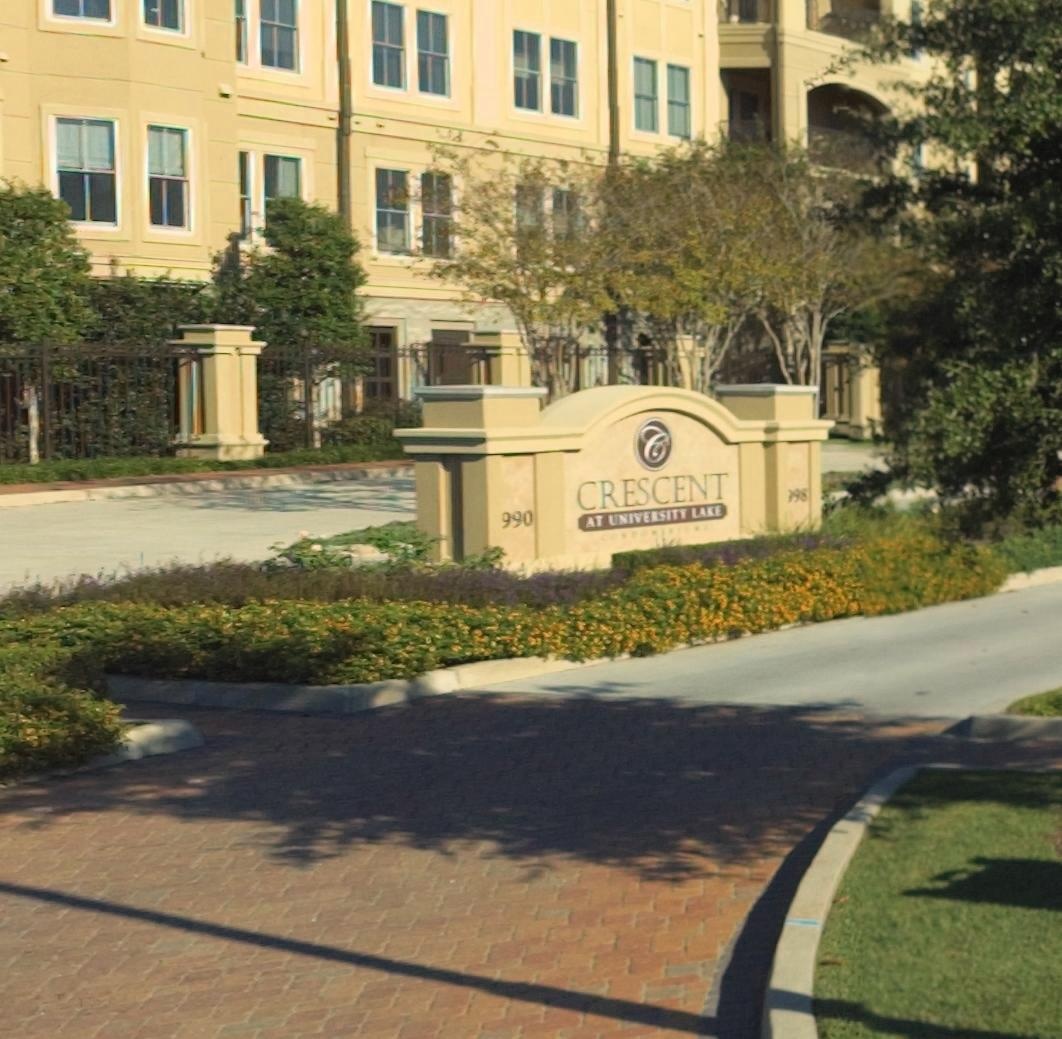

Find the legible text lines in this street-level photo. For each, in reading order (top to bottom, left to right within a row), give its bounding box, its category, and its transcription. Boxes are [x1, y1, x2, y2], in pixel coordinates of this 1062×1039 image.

[574, 469, 732, 513] BusinessName: CRESCENT
[790, 485, 810, 505] StreetNumber: 98
[499, 506, 536, 532] StreetNumber: 990
[582, 503, 725, 531] None: AT UNIVERSITY LAKE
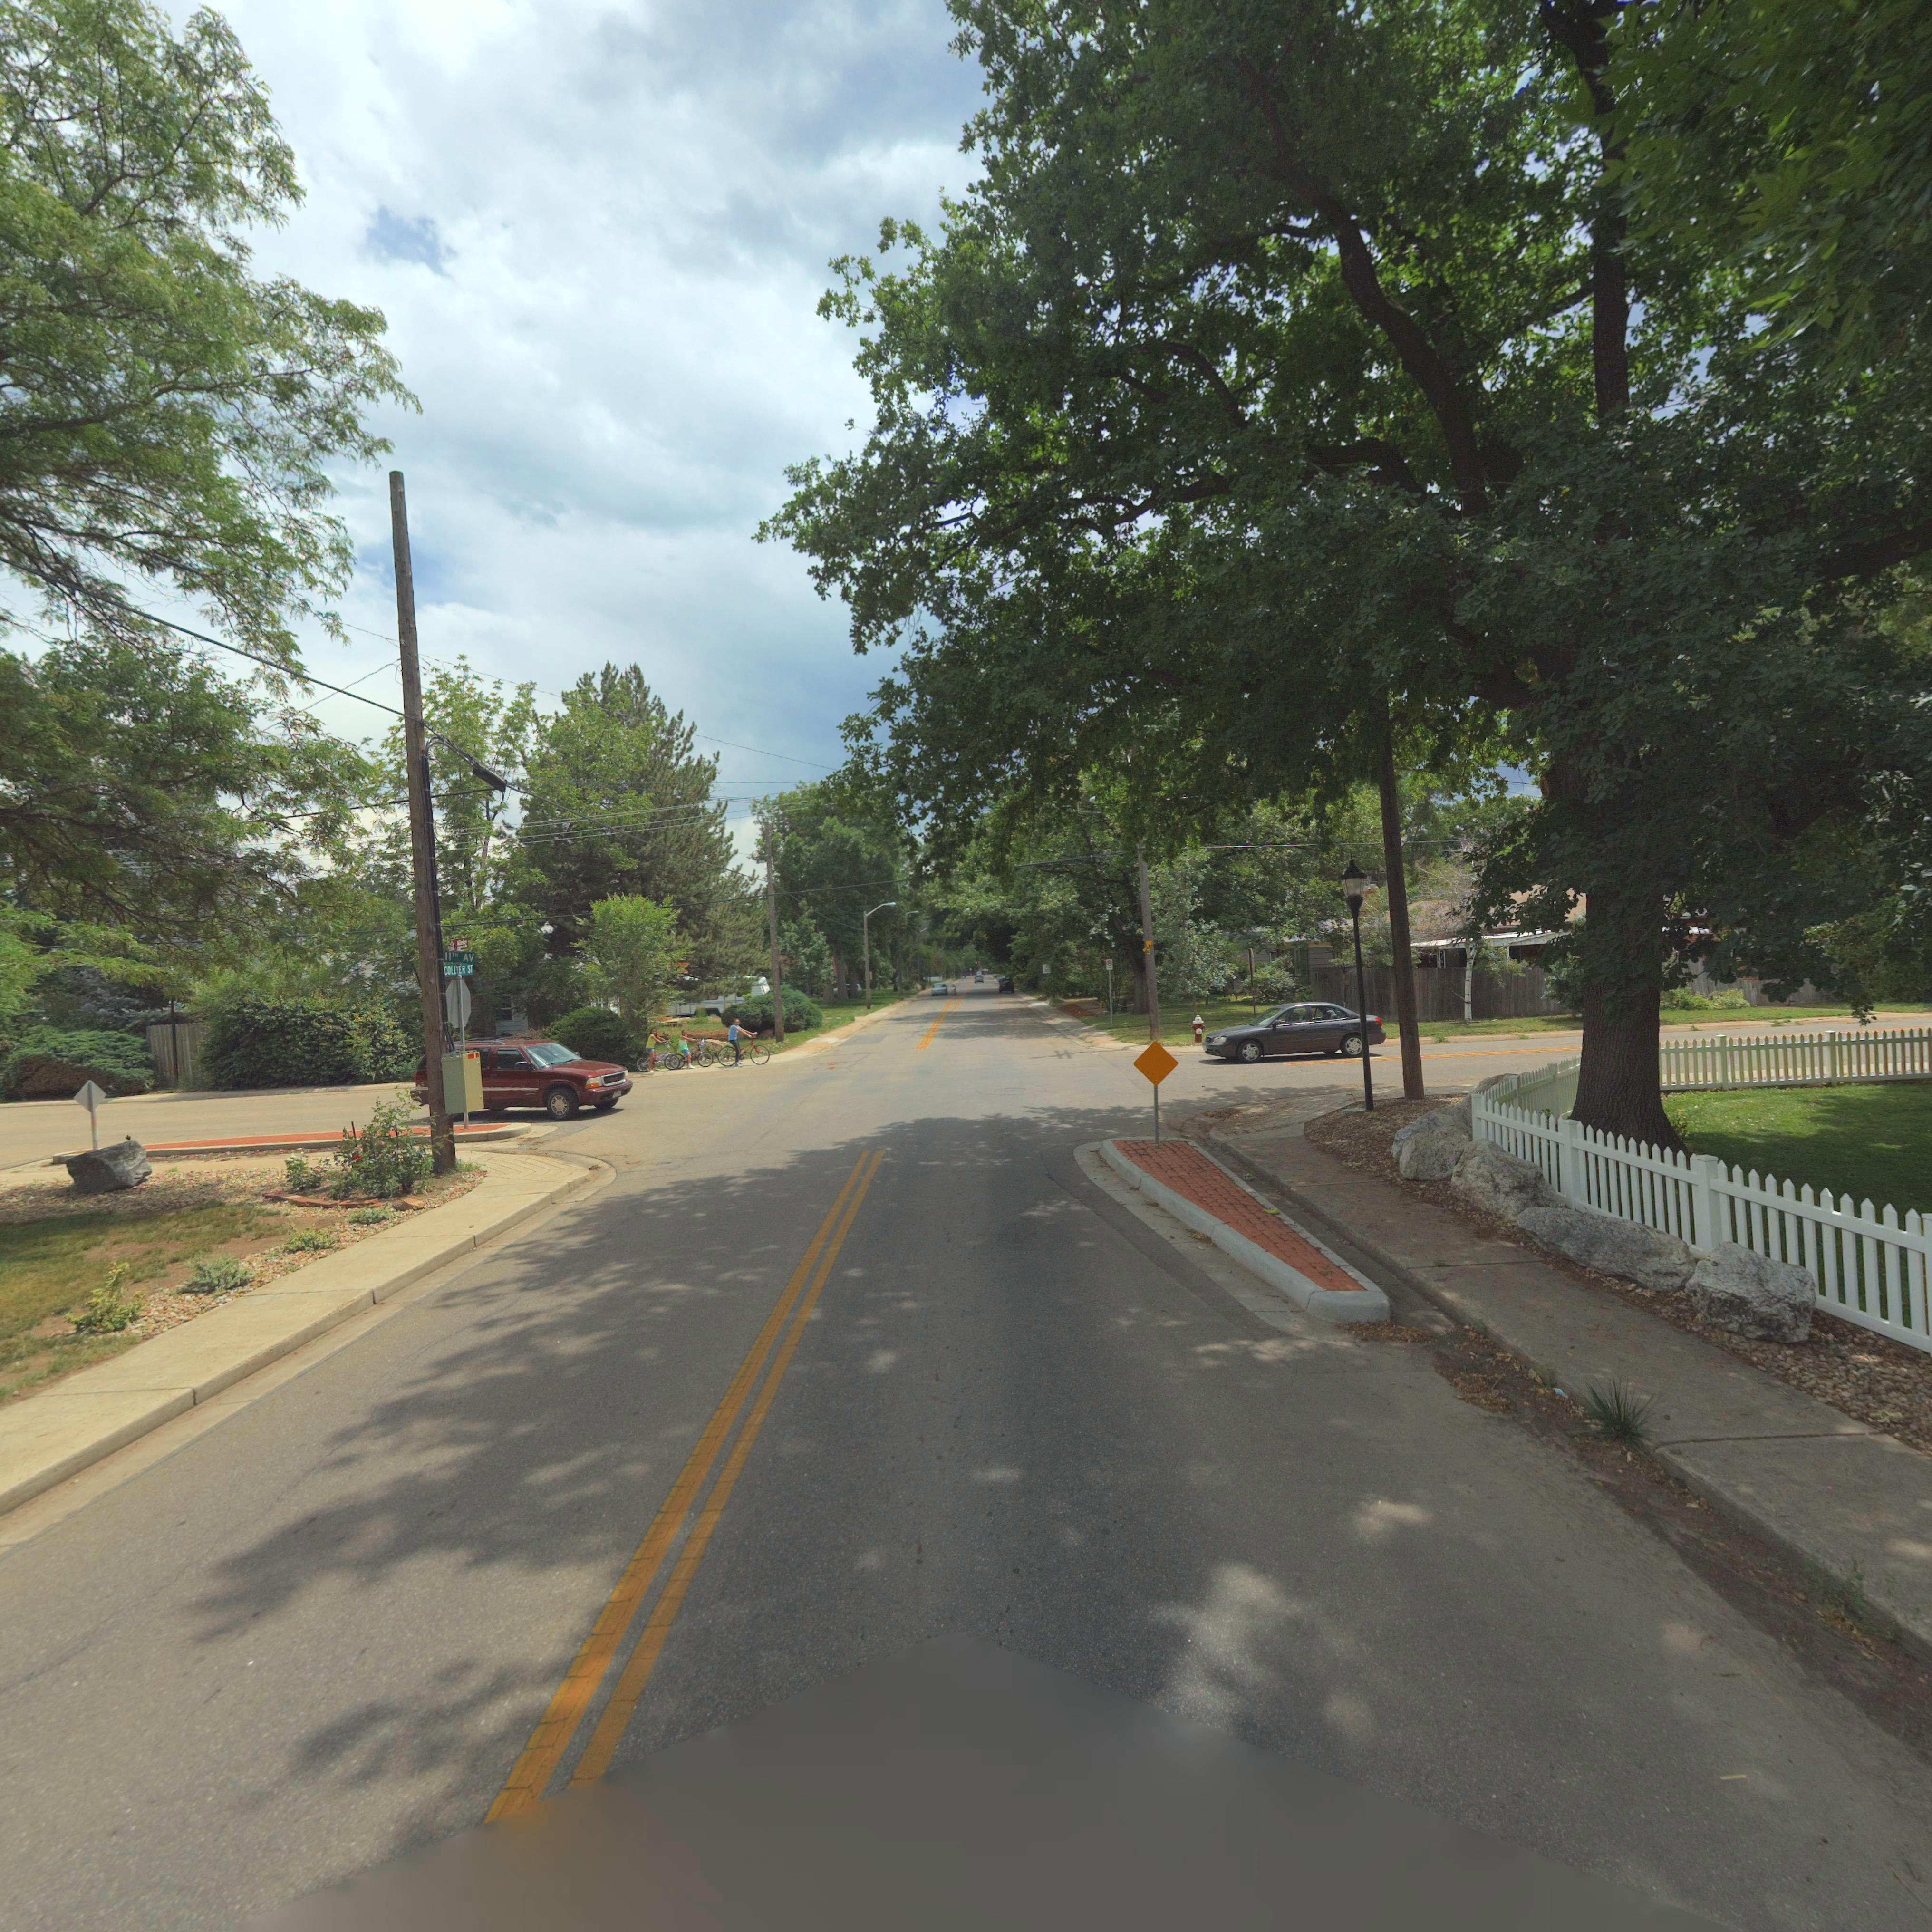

TASK STATEMENT
Return, word for word, the part of the listing above that opens at its first line and closes with the line containing "[499, 506, 536, 532] StreetNumber: 990", including both ends. Omit the pictures from your answer.

RESULT
Find the legible text lines in this street-level photo. For each, in reading order (top to bottom, left to right within a row), give its bounding box, its category, and its transcription. Boxes are [x1, y1, x2, y2], in pixel coordinates of this 1062×1039 image.

[574, 469, 732, 513] BusinessName: CRESCENT
[790, 485, 810, 505] StreetNumber: 98
[499, 506, 536, 532] StreetNumber: 990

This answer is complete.